Furthermore within the clause, it is clearly stated that if the referred-to action by the lender is, in fact, prohibited “by applicable law,” then the clause holds no water. Well… the fact is that this is typical FNMA/FHLMC verbiage, and foreclosure for a claim of DOS violation by vesting to a land trust IS INDEED prohibited by applicable law. The Garn-St. Germain Act (the ?FDIRA? or the Federal Depository Institutions Regulations Act of 1982) protects placing a property into a revocable living trust, wherein the grantor retains the Power of Direction.

Thanks for the repost and a chance to again vent my spleen on this issues (as it were).

Bill

Remember that if someone (e.g., you) would want to convey ownership benefits to another, it doesn’t have to be done by transferring title. It can be done (safely, conveniently and completely in keeping with this due-on-sale clause) by simply placing the property into a land trust and conveying [A PORTION OF] the trust’s beneficiary interest to the would-be “buyer” as a co-beneficiary.

Good luck,

Bill

Re: Due on Sale Language from Twist Post - Posted by Rob FL

Posted by Rob FL on November 16, 1998 at 20:33:18:

Clause 17 is the standard Fannie Mae/Freddie Mac languauge used in all conventional loans.

One minor point . . . - Posted by Bronchick

Posted by Bronchick on November 16, 1998 at 21:14:55:

I really don’t care about the D.O.S. and neither do most lenders, but just for the mental masterbation consider this:

The Garn Act states that a transfer to an intervivos trust does not violate the DOS if the transfer does not relate to a transfer in occupancy. Even if the borrower does remain “a” beneficiary, if he transfers the property into trust, moves out, then the buyer moves in, he has technically violated the DOS.
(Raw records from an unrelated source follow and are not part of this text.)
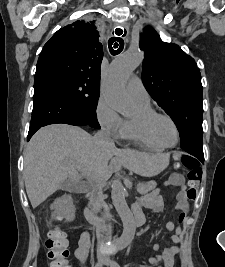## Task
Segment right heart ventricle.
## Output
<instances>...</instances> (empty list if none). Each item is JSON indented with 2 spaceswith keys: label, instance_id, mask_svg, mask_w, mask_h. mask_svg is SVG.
I'll return each instance as SVG.
<instances>
[{
  "label": "right heart ventricle",
  "instance_id": "right-heart-ventricle-1",
  "mask_svg": "<svg viewBox=\"0 0 225 267\" xmlns=\"http://www.w3.org/2000/svg\"><path fill=\"white\" fill-rule=\"evenodd\" d=\"M135 113L131 116L126 117L123 120V128L121 135L125 138L130 139L137 144L153 149V150H162L149 136L145 120L148 115L154 112V108L148 101H137L133 100Z\"/></svg>",
  "mask_w": 225,
  "mask_h": 267
}]
</instances>
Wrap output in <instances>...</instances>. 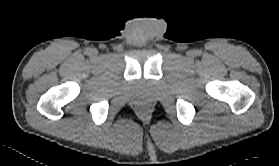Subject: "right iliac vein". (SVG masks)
I'll return each instance as SVG.
<instances>
[{
    "instance_id": "63e3f726",
    "label": "right iliac vein",
    "mask_w": 279,
    "mask_h": 166,
    "mask_svg": "<svg viewBox=\"0 0 279 166\" xmlns=\"http://www.w3.org/2000/svg\"><path fill=\"white\" fill-rule=\"evenodd\" d=\"M91 52H92V54H94V55L97 54V50H92Z\"/></svg>"
}]
</instances>
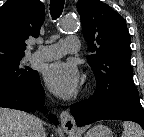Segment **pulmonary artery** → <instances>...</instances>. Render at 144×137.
<instances>
[{"instance_id": "obj_1", "label": "pulmonary artery", "mask_w": 144, "mask_h": 137, "mask_svg": "<svg viewBox=\"0 0 144 137\" xmlns=\"http://www.w3.org/2000/svg\"><path fill=\"white\" fill-rule=\"evenodd\" d=\"M79 40L74 37H67L58 43L40 46L34 57L41 61L55 60L67 53H76L79 50Z\"/></svg>"}]
</instances>
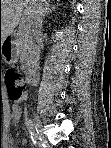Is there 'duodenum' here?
<instances>
[{
  "label": "duodenum",
  "mask_w": 111,
  "mask_h": 148,
  "mask_svg": "<svg viewBox=\"0 0 111 148\" xmlns=\"http://www.w3.org/2000/svg\"><path fill=\"white\" fill-rule=\"evenodd\" d=\"M38 81V74L35 70H31L30 73L27 76V83L29 85H34Z\"/></svg>",
  "instance_id": "1"
}]
</instances>
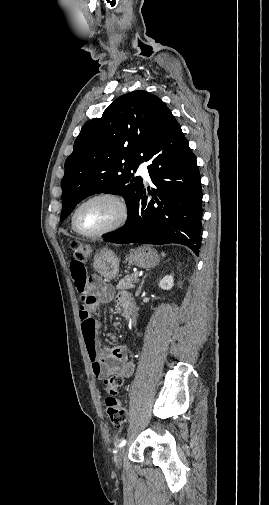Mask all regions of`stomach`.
<instances>
[{
    "label": "stomach",
    "instance_id": "stomach-1",
    "mask_svg": "<svg viewBox=\"0 0 269 505\" xmlns=\"http://www.w3.org/2000/svg\"><path fill=\"white\" fill-rule=\"evenodd\" d=\"M128 262L141 268H151L159 263V255L155 249L142 245L130 251ZM93 267L97 273L107 280H113L119 273V259L111 250H103L94 257Z\"/></svg>",
    "mask_w": 269,
    "mask_h": 505
}]
</instances>
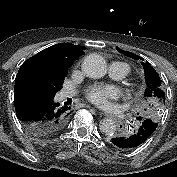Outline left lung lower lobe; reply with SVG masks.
<instances>
[{"mask_svg":"<svg viewBox=\"0 0 177 177\" xmlns=\"http://www.w3.org/2000/svg\"><path fill=\"white\" fill-rule=\"evenodd\" d=\"M158 123L151 119H141L134 132L112 138L111 142L121 149H133L142 145L155 131Z\"/></svg>","mask_w":177,"mask_h":177,"instance_id":"0a47b994","label":"left lung lower lobe"}]
</instances>
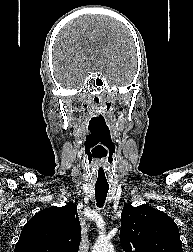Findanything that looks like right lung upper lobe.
<instances>
[{
    "instance_id": "obj_1",
    "label": "right lung upper lobe",
    "mask_w": 193,
    "mask_h": 252,
    "mask_svg": "<svg viewBox=\"0 0 193 252\" xmlns=\"http://www.w3.org/2000/svg\"><path fill=\"white\" fill-rule=\"evenodd\" d=\"M80 240L76 205L53 206L25 224L14 252H78Z\"/></svg>"
}]
</instances>
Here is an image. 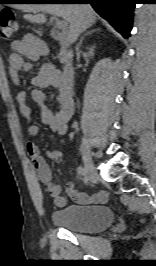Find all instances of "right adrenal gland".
I'll use <instances>...</instances> for the list:
<instances>
[{"label":"right adrenal gland","instance_id":"right-adrenal-gland-1","mask_svg":"<svg viewBox=\"0 0 156 266\" xmlns=\"http://www.w3.org/2000/svg\"><path fill=\"white\" fill-rule=\"evenodd\" d=\"M99 30H100V29H93V30H91V31H87L86 33H84V34L82 35L81 39H80L79 46L82 45V42H83V39H84L85 36H87V35L93 33L94 31H99Z\"/></svg>","mask_w":156,"mask_h":266}]
</instances>
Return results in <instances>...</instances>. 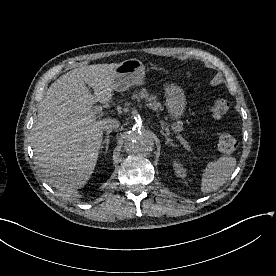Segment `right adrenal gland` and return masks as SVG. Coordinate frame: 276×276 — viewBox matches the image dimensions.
<instances>
[{
  "instance_id": "right-adrenal-gland-1",
  "label": "right adrenal gland",
  "mask_w": 276,
  "mask_h": 276,
  "mask_svg": "<svg viewBox=\"0 0 276 276\" xmlns=\"http://www.w3.org/2000/svg\"><path fill=\"white\" fill-rule=\"evenodd\" d=\"M110 133L111 132H107L106 133V136H105V139H104V141L102 142V146H101V149L102 148H105L106 150H105V152H104V154H106L107 153V149H108V146H109V143H110ZM104 145H106V146H104Z\"/></svg>"
}]
</instances>
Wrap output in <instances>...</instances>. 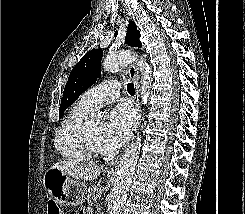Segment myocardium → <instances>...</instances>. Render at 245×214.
<instances>
[{"label":"myocardium","mask_w":245,"mask_h":214,"mask_svg":"<svg viewBox=\"0 0 245 214\" xmlns=\"http://www.w3.org/2000/svg\"><path fill=\"white\" fill-rule=\"evenodd\" d=\"M79 142L83 153L86 157H96L101 154V150L95 148L87 135L86 125L83 124L79 133Z\"/></svg>","instance_id":"obj_1"}]
</instances>
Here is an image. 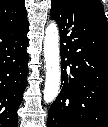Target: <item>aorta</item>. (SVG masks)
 Segmentation results:
<instances>
[{
  "mask_svg": "<svg viewBox=\"0 0 108 127\" xmlns=\"http://www.w3.org/2000/svg\"><path fill=\"white\" fill-rule=\"evenodd\" d=\"M44 58L46 63V81L43 98L46 103H51L58 95L61 77L59 32L55 22H51L45 30Z\"/></svg>",
  "mask_w": 108,
  "mask_h": 127,
  "instance_id": "aorta-1",
  "label": "aorta"
}]
</instances>
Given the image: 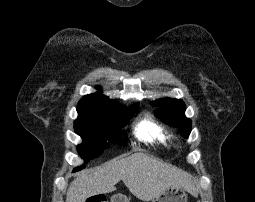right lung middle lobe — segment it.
Segmentation results:
<instances>
[{
    "mask_svg": "<svg viewBox=\"0 0 255 202\" xmlns=\"http://www.w3.org/2000/svg\"><path fill=\"white\" fill-rule=\"evenodd\" d=\"M133 106L130 111L122 110L115 114L102 118H78L74 122L76 134L82 137L83 143L77 146L79 154L85 160H90L110 146L108 141H113L119 134V129L124 127L129 117L137 111ZM85 166L76 168L80 170Z\"/></svg>",
    "mask_w": 255,
    "mask_h": 202,
    "instance_id": "dd1d6c3e",
    "label": "right lung middle lobe"
}]
</instances>
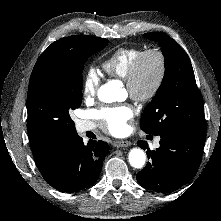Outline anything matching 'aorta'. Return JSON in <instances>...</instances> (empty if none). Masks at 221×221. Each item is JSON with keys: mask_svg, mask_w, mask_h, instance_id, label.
Instances as JSON below:
<instances>
[{"mask_svg": "<svg viewBox=\"0 0 221 221\" xmlns=\"http://www.w3.org/2000/svg\"><path fill=\"white\" fill-rule=\"evenodd\" d=\"M120 85L117 81H110L102 85L98 91V98L105 103H112L120 96ZM128 160L133 168L140 169L145 165L146 154L140 148H132L128 154Z\"/></svg>", "mask_w": 221, "mask_h": 221, "instance_id": "aorta-1", "label": "aorta"}]
</instances>
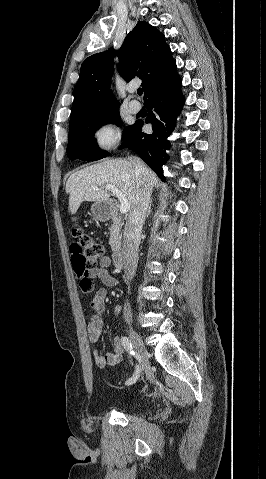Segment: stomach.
<instances>
[{"mask_svg": "<svg viewBox=\"0 0 266 479\" xmlns=\"http://www.w3.org/2000/svg\"><path fill=\"white\" fill-rule=\"evenodd\" d=\"M91 211L96 219L106 221L110 218L111 204L107 201H97L92 204Z\"/></svg>", "mask_w": 266, "mask_h": 479, "instance_id": "obj_1", "label": "stomach"}]
</instances>
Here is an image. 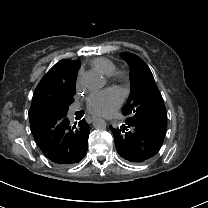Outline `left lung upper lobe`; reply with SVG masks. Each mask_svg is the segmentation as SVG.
I'll list each match as a JSON object with an SVG mask.
<instances>
[{"label": "left lung upper lobe", "instance_id": "5c2ea615", "mask_svg": "<svg viewBox=\"0 0 208 208\" xmlns=\"http://www.w3.org/2000/svg\"><path fill=\"white\" fill-rule=\"evenodd\" d=\"M131 68V93L123 114L166 133L167 116L165 105L146 63L132 53H121Z\"/></svg>", "mask_w": 208, "mask_h": 208}]
</instances>
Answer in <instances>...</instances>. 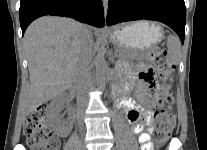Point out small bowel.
Returning <instances> with one entry per match:
<instances>
[{
    "instance_id": "obj_1",
    "label": "small bowel",
    "mask_w": 207,
    "mask_h": 150,
    "mask_svg": "<svg viewBox=\"0 0 207 150\" xmlns=\"http://www.w3.org/2000/svg\"><path fill=\"white\" fill-rule=\"evenodd\" d=\"M122 71L124 81L115 88L117 105L125 110L133 133L138 135L142 150H153L150 130L153 120L154 71L145 64H139L135 68L125 64L122 65ZM133 90L141 104L129 96Z\"/></svg>"
}]
</instances>
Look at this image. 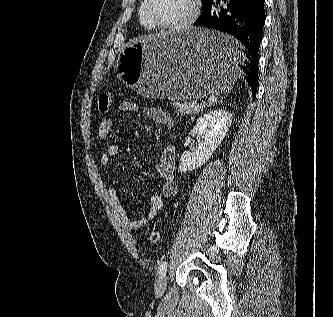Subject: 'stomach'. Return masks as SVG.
<instances>
[{
    "label": "stomach",
    "instance_id": "0dacf381",
    "mask_svg": "<svg viewBox=\"0 0 333 317\" xmlns=\"http://www.w3.org/2000/svg\"><path fill=\"white\" fill-rule=\"evenodd\" d=\"M245 45L224 29L190 28L129 43L119 53L122 81L144 98L215 97L243 82L239 62H248Z\"/></svg>",
    "mask_w": 333,
    "mask_h": 317
}]
</instances>
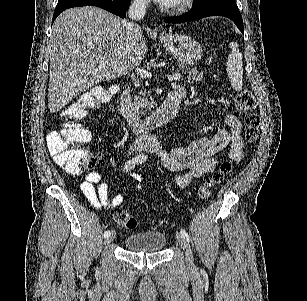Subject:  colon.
<instances>
[{"label":"colon","instance_id":"5ec220e1","mask_svg":"<svg viewBox=\"0 0 307 301\" xmlns=\"http://www.w3.org/2000/svg\"><path fill=\"white\" fill-rule=\"evenodd\" d=\"M113 94L114 88L95 87L82 93L61 111V129L48 135L47 144L56 163L68 172L78 174L97 164L98 156L85 148L91 136L81 120L88 115L90 110L106 103ZM235 103L238 111L244 116L245 138L253 142L258 137L260 124L254 95L250 90L243 89L237 94ZM231 168L230 161H223L200 186L199 197L202 199L211 197L214 187L223 180ZM114 220L124 228L134 229L137 226V220L125 210L116 211Z\"/></svg>","mask_w":307,"mask_h":301}]
</instances>
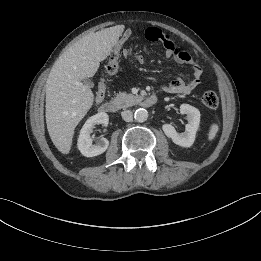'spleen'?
Here are the masks:
<instances>
[{
	"mask_svg": "<svg viewBox=\"0 0 261 261\" xmlns=\"http://www.w3.org/2000/svg\"><path fill=\"white\" fill-rule=\"evenodd\" d=\"M218 130H219L218 124L213 123V124L210 126L209 132H208V140H209V141H212V140L215 138V136H216Z\"/></svg>",
	"mask_w": 261,
	"mask_h": 261,
	"instance_id": "1",
	"label": "spleen"
}]
</instances>
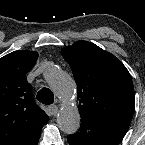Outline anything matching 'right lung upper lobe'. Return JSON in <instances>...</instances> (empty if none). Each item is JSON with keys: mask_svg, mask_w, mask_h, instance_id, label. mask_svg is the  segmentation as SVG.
<instances>
[{"mask_svg": "<svg viewBox=\"0 0 145 145\" xmlns=\"http://www.w3.org/2000/svg\"><path fill=\"white\" fill-rule=\"evenodd\" d=\"M37 57L33 51H15L0 58V145H17L49 120L26 79Z\"/></svg>", "mask_w": 145, "mask_h": 145, "instance_id": "right-lung-upper-lobe-1", "label": "right lung upper lobe"}]
</instances>
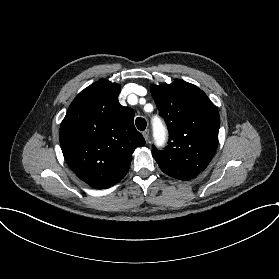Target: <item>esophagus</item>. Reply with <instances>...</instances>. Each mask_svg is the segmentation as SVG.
Listing matches in <instances>:
<instances>
[{
    "label": "esophagus",
    "mask_w": 279,
    "mask_h": 279,
    "mask_svg": "<svg viewBox=\"0 0 279 279\" xmlns=\"http://www.w3.org/2000/svg\"><path fill=\"white\" fill-rule=\"evenodd\" d=\"M142 134H143V137L145 138V140L147 142L148 139H149V135H150L149 130L148 129L144 130Z\"/></svg>",
    "instance_id": "34e87169"
}]
</instances>
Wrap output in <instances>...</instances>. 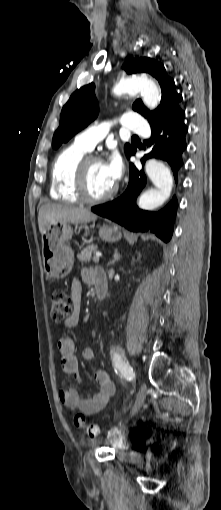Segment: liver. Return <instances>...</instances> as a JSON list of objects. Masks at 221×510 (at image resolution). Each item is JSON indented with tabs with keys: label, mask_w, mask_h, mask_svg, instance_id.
Returning a JSON list of instances; mask_svg holds the SVG:
<instances>
[{
	"label": "liver",
	"mask_w": 221,
	"mask_h": 510,
	"mask_svg": "<svg viewBox=\"0 0 221 510\" xmlns=\"http://www.w3.org/2000/svg\"><path fill=\"white\" fill-rule=\"evenodd\" d=\"M96 219L97 215L85 208L63 204H46L39 210L38 225L39 231L43 235L46 228L56 221L79 224L95 221Z\"/></svg>",
	"instance_id": "6515ba94"
}]
</instances>
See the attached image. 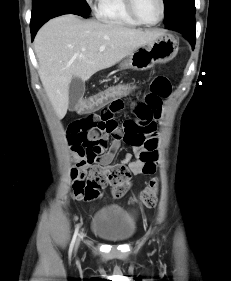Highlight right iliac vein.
Here are the masks:
<instances>
[{
    "mask_svg": "<svg viewBox=\"0 0 231 281\" xmlns=\"http://www.w3.org/2000/svg\"><path fill=\"white\" fill-rule=\"evenodd\" d=\"M80 239H81V236H80V237H79V239H78V243H77V245L79 244Z\"/></svg>",
    "mask_w": 231,
    "mask_h": 281,
    "instance_id": "63e3f726",
    "label": "right iliac vein"
}]
</instances>
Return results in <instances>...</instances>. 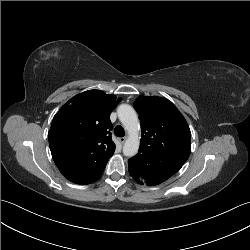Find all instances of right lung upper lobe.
I'll return each instance as SVG.
<instances>
[{"label":"right lung upper lobe","mask_w":250,"mask_h":250,"mask_svg":"<svg viewBox=\"0 0 250 250\" xmlns=\"http://www.w3.org/2000/svg\"><path fill=\"white\" fill-rule=\"evenodd\" d=\"M121 100L89 90L71 98L54 116L49 146L56 166L69 181L90 184L101 177L115 151L110 113Z\"/></svg>","instance_id":"1"}]
</instances>
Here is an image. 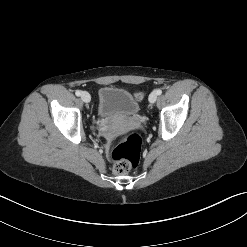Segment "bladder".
I'll return each instance as SVG.
<instances>
[{"label":"bladder","mask_w":247,"mask_h":247,"mask_svg":"<svg viewBox=\"0 0 247 247\" xmlns=\"http://www.w3.org/2000/svg\"><path fill=\"white\" fill-rule=\"evenodd\" d=\"M139 102L128 90L103 86L98 92L97 113L102 118L131 117L139 112Z\"/></svg>","instance_id":"31cf9c89"}]
</instances>
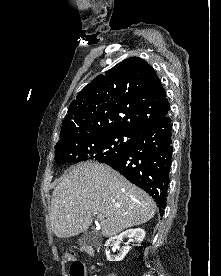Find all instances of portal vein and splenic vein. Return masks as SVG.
<instances>
[{"instance_id":"18ae733b","label":"portal vein and splenic vein","mask_w":221,"mask_h":276,"mask_svg":"<svg viewBox=\"0 0 221 276\" xmlns=\"http://www.w3.org/2000/svg\"><path fill=\"white\" fill-rule=\"evenodd\" d=\"M98 219H103V216H97Z\"/></svg>"}]
</instances>
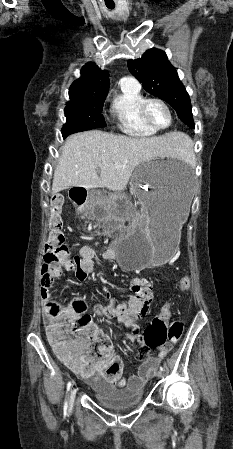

12 U.S.C. Code 1701(j)(8): “a transfer into an inter vivos trust in which the borrower is and remains a beneficiary and which does not relate to a transfer of rights of occupancy in the property”

Furthermore, what if the seller files for bankruptcy? Do you really want him having ANY interest in the property. The chances of the lender finding out and calling the loan are slim. The chances of a defaulting seller coming back to haunt you with his financial problems and his remaining interest in the trust are very good.